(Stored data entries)
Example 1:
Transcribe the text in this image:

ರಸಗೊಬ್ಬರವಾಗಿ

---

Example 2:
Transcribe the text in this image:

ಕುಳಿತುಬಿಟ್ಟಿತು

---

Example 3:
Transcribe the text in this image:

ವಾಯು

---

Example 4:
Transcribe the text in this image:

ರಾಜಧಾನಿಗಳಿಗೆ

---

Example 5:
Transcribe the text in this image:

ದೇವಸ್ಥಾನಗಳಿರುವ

--

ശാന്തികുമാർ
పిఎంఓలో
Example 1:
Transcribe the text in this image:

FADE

### YOUR OBJECTIVE:
One number answers this exercise: the count of lines above in which the word "Example" appears.

### SOLUTION TO THIS TASK:
6